* TASK DETAILS *
Where does the word "العليا" appear in the data? Copy every line that holds it.

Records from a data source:
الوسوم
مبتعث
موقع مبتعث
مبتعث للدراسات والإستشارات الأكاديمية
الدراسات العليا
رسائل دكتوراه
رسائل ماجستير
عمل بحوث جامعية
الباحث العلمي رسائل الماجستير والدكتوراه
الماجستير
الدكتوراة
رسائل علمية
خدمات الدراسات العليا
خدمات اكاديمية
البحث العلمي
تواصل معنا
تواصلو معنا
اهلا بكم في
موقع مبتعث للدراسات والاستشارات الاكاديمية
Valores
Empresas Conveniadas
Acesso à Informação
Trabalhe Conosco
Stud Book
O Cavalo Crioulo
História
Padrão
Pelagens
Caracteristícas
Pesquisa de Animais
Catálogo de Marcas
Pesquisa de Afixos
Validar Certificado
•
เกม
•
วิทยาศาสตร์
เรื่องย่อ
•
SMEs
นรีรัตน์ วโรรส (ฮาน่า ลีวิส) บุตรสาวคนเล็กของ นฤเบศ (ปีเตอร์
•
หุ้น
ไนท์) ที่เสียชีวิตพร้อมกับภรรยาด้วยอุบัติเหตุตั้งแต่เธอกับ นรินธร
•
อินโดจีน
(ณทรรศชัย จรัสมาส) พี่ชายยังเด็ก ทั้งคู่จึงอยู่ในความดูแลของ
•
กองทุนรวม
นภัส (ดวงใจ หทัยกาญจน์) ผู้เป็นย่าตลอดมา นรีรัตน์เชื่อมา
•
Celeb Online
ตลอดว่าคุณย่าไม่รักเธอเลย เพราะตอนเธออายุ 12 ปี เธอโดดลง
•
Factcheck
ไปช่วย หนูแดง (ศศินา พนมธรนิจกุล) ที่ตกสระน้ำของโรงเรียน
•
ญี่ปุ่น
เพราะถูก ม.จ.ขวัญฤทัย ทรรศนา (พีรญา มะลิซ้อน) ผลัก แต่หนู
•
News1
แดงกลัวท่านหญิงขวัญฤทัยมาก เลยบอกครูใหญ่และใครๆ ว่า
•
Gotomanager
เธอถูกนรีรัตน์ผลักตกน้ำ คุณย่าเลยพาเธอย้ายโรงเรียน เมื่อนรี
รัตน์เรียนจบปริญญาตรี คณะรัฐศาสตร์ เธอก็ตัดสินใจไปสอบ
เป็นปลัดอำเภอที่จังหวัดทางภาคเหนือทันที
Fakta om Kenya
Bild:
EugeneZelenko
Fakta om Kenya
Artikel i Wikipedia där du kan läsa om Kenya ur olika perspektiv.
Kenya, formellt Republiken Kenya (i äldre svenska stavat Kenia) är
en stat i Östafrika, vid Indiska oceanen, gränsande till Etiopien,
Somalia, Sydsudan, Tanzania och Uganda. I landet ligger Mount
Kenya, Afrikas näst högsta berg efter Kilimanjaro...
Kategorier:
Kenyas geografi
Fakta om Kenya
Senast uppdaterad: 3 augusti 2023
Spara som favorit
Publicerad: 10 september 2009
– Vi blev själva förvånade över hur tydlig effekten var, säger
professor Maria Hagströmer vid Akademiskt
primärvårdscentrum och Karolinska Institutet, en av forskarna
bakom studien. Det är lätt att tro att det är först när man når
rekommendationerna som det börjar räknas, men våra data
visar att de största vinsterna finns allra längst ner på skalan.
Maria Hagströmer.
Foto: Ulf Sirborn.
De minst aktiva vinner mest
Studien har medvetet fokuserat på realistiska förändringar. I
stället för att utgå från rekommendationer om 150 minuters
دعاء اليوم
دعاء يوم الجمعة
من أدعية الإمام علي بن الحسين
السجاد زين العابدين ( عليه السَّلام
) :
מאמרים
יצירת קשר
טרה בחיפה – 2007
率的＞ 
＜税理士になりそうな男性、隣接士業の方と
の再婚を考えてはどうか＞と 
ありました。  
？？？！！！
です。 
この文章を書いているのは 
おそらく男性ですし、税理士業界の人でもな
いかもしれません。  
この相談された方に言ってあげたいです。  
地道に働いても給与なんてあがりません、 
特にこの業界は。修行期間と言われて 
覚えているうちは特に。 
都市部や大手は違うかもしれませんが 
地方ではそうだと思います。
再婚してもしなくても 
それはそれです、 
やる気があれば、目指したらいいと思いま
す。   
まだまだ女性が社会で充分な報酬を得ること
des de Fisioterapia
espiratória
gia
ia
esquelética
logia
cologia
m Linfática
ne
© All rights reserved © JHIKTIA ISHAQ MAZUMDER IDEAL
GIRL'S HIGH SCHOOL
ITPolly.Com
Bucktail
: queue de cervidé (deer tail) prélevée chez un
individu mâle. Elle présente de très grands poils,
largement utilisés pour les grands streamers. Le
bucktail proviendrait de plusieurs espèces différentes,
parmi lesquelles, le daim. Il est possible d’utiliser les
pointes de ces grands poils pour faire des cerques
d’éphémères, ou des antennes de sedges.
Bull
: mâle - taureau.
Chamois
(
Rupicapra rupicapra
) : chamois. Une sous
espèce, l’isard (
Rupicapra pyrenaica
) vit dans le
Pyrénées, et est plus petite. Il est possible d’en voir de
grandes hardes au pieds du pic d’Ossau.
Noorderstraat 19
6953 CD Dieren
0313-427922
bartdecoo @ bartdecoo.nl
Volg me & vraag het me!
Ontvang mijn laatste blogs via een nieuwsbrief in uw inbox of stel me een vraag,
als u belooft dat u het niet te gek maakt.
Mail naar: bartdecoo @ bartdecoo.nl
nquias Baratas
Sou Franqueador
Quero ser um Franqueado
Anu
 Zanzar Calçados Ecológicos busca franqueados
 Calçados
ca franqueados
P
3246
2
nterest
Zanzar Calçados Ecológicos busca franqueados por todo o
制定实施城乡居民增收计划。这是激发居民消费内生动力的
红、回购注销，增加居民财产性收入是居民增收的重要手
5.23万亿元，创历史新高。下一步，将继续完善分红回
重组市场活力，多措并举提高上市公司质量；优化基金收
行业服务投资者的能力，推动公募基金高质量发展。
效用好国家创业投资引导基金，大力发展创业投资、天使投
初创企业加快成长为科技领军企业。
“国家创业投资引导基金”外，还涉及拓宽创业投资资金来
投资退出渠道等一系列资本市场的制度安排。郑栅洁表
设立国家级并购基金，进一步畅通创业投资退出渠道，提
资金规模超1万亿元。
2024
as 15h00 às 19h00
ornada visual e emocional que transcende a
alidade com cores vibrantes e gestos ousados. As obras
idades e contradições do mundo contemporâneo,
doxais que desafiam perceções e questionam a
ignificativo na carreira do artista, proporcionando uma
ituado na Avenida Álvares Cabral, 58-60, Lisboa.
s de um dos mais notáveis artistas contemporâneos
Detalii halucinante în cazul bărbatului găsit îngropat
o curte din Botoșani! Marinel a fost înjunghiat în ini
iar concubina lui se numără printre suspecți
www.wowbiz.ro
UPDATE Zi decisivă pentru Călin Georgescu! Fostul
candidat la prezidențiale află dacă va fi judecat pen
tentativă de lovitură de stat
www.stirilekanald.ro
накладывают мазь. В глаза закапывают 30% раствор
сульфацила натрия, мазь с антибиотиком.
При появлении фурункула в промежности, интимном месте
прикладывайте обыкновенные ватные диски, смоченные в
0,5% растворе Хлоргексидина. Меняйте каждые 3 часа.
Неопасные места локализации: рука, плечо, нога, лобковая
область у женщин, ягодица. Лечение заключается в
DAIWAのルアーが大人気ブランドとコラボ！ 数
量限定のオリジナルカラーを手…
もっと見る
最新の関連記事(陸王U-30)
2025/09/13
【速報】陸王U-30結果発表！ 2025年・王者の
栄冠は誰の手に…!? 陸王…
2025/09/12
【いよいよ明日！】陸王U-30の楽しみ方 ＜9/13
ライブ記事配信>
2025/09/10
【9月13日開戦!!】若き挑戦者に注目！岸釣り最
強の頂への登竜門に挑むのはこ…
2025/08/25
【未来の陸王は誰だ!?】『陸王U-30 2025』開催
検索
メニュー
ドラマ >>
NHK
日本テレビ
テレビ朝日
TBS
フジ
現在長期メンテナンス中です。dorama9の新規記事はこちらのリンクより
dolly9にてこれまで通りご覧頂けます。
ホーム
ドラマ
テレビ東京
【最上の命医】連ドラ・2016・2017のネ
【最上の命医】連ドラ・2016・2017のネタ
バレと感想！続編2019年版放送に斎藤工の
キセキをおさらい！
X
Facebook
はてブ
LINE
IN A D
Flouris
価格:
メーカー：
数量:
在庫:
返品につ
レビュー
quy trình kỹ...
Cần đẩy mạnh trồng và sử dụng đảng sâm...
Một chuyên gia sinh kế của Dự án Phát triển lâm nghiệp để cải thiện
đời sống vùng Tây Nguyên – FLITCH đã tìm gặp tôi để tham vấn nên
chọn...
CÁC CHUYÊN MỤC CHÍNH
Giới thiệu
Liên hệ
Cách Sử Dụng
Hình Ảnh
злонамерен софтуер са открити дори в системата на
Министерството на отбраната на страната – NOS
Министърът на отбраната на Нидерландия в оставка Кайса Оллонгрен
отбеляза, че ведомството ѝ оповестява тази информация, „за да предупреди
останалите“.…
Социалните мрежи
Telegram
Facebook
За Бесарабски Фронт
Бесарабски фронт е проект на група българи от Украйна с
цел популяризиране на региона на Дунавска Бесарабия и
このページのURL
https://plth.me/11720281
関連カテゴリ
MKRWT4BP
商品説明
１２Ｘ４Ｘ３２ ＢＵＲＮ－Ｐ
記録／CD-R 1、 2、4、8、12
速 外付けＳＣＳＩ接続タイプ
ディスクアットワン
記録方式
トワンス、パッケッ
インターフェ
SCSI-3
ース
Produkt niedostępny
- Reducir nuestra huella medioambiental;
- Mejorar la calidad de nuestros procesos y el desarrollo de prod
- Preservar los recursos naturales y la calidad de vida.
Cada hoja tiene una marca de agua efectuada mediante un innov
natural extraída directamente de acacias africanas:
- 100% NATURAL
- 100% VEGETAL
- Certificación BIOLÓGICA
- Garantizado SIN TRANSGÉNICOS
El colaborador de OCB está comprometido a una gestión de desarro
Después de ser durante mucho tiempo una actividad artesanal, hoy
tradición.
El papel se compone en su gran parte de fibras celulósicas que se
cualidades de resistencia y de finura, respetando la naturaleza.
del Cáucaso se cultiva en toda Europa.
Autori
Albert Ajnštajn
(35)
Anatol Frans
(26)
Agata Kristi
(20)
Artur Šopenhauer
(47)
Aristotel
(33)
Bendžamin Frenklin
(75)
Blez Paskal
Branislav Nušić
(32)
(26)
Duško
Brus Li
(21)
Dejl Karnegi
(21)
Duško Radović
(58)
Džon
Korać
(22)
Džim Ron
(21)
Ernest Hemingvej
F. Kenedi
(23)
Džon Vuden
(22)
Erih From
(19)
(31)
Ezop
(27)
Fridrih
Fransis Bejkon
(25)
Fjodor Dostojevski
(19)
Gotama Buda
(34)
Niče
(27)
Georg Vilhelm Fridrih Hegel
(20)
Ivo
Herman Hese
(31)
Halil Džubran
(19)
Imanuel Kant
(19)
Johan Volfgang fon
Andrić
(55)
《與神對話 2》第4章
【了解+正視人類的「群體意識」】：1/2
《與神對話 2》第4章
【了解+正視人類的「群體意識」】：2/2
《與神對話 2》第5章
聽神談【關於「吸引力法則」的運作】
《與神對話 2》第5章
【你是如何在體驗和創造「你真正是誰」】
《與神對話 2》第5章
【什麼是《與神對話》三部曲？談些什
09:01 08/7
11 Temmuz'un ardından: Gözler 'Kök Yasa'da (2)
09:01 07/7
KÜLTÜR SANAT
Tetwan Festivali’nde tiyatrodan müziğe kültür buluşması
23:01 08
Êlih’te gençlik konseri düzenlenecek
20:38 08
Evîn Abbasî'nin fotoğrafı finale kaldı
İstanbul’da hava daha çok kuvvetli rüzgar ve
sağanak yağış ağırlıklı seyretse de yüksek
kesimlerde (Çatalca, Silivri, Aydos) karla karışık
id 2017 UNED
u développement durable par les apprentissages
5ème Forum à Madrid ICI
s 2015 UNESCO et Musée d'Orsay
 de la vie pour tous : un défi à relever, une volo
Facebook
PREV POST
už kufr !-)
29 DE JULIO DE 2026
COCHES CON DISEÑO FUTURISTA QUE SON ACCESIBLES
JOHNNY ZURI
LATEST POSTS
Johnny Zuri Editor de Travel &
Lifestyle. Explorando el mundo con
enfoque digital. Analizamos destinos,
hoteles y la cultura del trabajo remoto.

* EXERCISE SOLUTION *
الدراسات العليا
خدمات الدراسات العليا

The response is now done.